Impact of Elevated Uric Acid on Ventricular Remodeling in infarcted Rats with Experimental Hyperuricemia

Previous studies using uric acid‐lowering drugs in normouricemic animals are not suitable to answer the effect of hyperuricemia on ventricular remodeling after myocardial infarction. The purpose of this study was to determine whether hyperuricemia adversely affects ventricular remodeling in infarcted rats with elevated uric acid. Male Wistar rats with extensive anterior myocardial infarction were randomly assigned into either vehicle, oxonic acid, oxonic acid + allopurinol, oxonic acid + benzbromarone, or oxonic acid + tempol for 4 weeks. Post‐infarction was associated with increased oxidant release, as measured by myocardial superoxide and isoprostane levels.
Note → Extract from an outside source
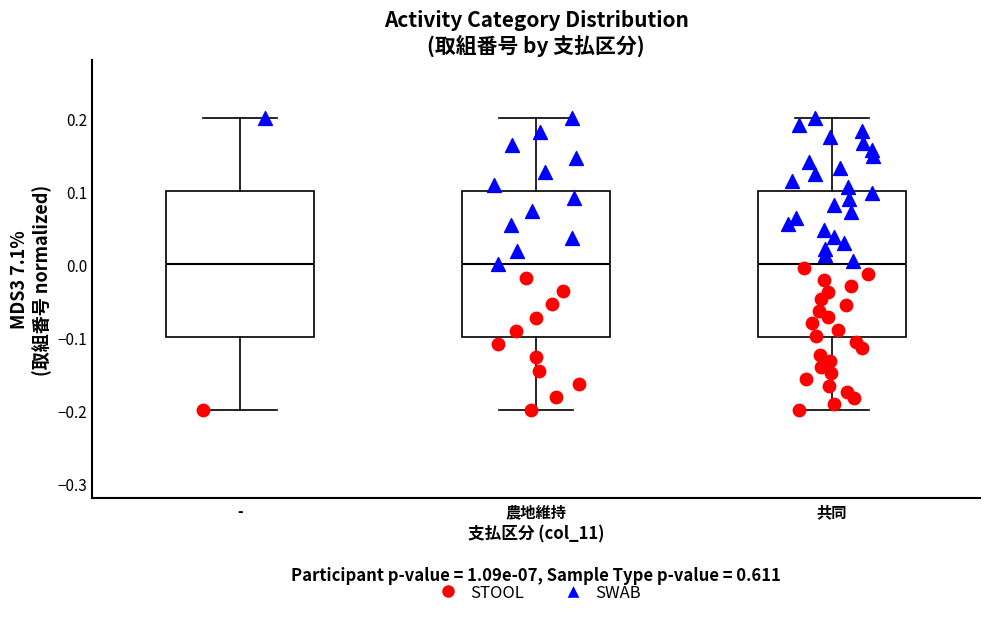

Where does the lower whisker of the box for 農地維持 end on the y-axis? The values are not printed on the chart, so give them approximately, as read against the axis.

-0.2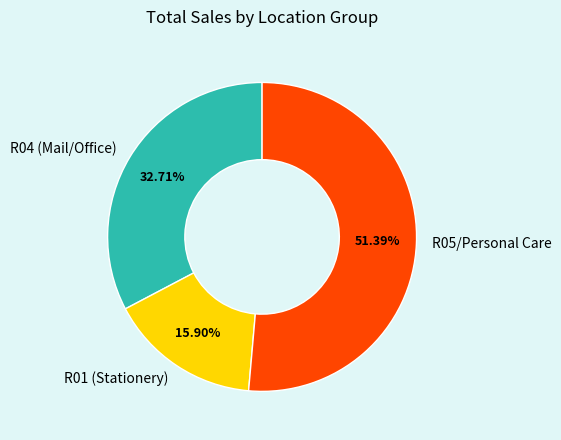

Rank the categories by value from highest to lowest.

R05/Personal Care, R04 (Mail/Office), R01 (Stationery)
Hyperuricemia was associated with a further higher oxidative stress, which substantially increased left ventricular cavity and dysfunction and markedly enhanced myocardial hypertrophy and fibrosis. These changes were prevented by allopurinol. For similar levels of urate lowering, benzbromarone had no effect on ventricular remodeling. In spite of hyperuricemia, tempol attenuated ventricular remodeling. Hyperuricemia is associated with unfavorable ventricular remodeling probably through a superoxide‐dependent pathway. Chronic administration of allopurinol and tempol is associated with attenuated ventricular remodeling.